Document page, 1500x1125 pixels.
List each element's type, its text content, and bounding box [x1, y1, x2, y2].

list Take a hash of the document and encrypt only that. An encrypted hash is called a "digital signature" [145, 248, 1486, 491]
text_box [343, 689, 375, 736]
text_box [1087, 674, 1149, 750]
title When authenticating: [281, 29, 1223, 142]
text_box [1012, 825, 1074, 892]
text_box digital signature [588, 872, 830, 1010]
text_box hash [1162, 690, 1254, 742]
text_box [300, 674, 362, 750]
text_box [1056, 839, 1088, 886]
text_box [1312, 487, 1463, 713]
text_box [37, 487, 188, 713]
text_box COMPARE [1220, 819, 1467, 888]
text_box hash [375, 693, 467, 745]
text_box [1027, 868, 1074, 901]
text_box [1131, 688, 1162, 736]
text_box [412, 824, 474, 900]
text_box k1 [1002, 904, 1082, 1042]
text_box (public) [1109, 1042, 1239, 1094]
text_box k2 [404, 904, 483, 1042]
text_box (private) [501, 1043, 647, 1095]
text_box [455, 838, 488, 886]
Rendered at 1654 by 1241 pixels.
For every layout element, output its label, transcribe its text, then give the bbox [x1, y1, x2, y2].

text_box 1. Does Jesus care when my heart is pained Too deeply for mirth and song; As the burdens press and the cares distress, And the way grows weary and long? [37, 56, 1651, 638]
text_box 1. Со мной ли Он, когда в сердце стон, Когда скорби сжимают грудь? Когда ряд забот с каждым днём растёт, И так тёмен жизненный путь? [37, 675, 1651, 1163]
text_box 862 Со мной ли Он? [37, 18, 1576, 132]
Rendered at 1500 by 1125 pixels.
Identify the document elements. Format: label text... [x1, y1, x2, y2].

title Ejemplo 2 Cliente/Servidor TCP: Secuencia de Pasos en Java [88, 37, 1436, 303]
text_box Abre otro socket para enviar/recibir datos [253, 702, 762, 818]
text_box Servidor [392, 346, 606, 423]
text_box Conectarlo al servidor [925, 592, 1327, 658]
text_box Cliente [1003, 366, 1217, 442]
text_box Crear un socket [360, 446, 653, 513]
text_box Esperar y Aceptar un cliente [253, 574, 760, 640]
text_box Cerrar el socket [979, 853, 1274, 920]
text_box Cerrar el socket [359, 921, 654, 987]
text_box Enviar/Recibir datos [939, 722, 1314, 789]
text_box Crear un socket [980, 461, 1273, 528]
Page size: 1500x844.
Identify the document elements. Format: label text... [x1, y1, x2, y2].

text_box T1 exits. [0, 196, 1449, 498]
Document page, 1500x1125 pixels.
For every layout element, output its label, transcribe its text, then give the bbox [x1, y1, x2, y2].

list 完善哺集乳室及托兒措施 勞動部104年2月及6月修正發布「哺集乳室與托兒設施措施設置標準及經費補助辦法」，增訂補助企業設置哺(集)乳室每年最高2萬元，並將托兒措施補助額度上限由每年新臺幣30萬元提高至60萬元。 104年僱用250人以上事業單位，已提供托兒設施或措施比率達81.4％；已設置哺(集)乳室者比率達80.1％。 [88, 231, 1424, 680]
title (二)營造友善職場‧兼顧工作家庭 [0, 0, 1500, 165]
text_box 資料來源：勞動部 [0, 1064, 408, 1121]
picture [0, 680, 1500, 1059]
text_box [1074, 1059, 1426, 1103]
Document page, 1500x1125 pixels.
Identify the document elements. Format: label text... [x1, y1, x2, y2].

++++++++++++++++++++

- **SET PROBLEM**: Can you reproduce every line of all the items above, character for character, with no changes?

- **WRITTEN SOLUTION**:
Document page, 1500x1125 pixels.
List each element's type, its text content, and bounding box [x1, y1, x2, y2].

list Take a hash of the document and encrypt only that. An encrypted hash is called a "digital signature" [145, 248, 1486, 491]
text_box [343, 689, 375, 736]
text_box [1087, 674, 1149, 750]
title When authenticating: [281, 29, 1223, 142]
text_box [1012, 825, 1074, 892]
text_box digital signature [588, 872, 830, 1010]
text_box hash [1162, 690, 1254, 742]
text_box [300, 674, 362, 750]
text_box [1056, 839, 1088, 886]
text_box [1312, 487, 1463, 713]
text_box [37, 487, 188, 713]
text_box COMPARE [1220, 819, 1467, 888]
text_box hash [375, 693, 467, 745]
text_box [1027, 868, 1074, 901]
text_box [1131, 688, 1162, 736]
text_box [412, 824, 474, 900]
text_box k1 [1002, 904, 1082, 1042]
text_box (public) [1109, 1042, 1239, 1094]
text_box k2 [404, 904, 483, 1042]
text_box (private) [501, 1043, 647, 1095]
text_box [455, 838, 488, 886]
Rendered at 1654 by 1241 pixels.
For every layout element, output its label, transcribe its text, then give the bbox [x1, y1, x2, y2].

text_box 1. Does Jesus care when my heart is pained Too deeply for mirth and song; As the burdens press and the cares distress, And the way grows weary and long? [37, 56, 1651, 638]
text_box 1. Со мной ли Он, когда в сердце стон, Когда скорби сжимают грудь? Когда ряд забот с каждым днём растёт, И так тёмен жизненный путь? [37, 675, 1651, 1163]
text_box 862 Со мной ли Он? [37, 18, 1576, 132]
Rendered at 1500 by 1125 pixels.
Identify the document elements. Format: label text... [x1, y1, x2, y2].

title Ejemplo 2 Cliente/Servidor TCP: Secuencia de Pasos en Java [88, 37, 1436, 303]
text_box Abre otro socket para enviar/recibir datos [253, 702, 762, 818]
text_box Servidor [392, 346, 606, 423]
text_box Conectarlo al servidor [925, 592, 1327, 658]
text_box Cliente [1003, 366, 1217, 442]
text_box Crear un socket [360, 446, 653, 513]
text_box Esperar y Aceptar un cliente [253, 574, 760, 640]
text_box Cerrar el socket [979, 853, 1274, 920]
text_box Cerrar el socket [359, 921, 654, 987]
text_box Enviar/Recibir datos [939, 722, 1314, 789]
text_box Crear un socket [980, 461, 1273, 528]
Page size: 1500x844.
Identify the document elements. Format: label text... [x1, y1, x2, y2].

text_box T1 exits. [0, 196, 1449, 498]
Document page, 1500x1125 pixels.
For every layout element, output its label, transcribe its text, then give the bbox [x1, y1, x2, y2].

list 完善哺集乳室及托兒措施 勞動部104年2月及6月修正發布「哺集乳室與托兒設施措施設置標準及經費補助辦法」，增訂補助企業設置哺(集)乳室每年最高2萬元，並將托兒措施補助額度上限由每年新臺幣30萬元提高至60萬元。 104年僱用250人以上事業單位，已提供托兒設施或措施比率達81.4％；已設置哺(集)乳室者比率達80.1％。 [88, 231, 1424, 680]
title (二)營造友善職場‧兼顧工作家庭 [0, 0, 1500, 165]
text_box 資料來源：勞動部 [0, 1064, 408, 1121]
picture [0, 680, 1500, 1059]
text_box [1074, 1059, 1426, 1103]
Document page, 1500x1125 pixels.
Identify the document elements. Format: label text... [x1, y1, x2, y2].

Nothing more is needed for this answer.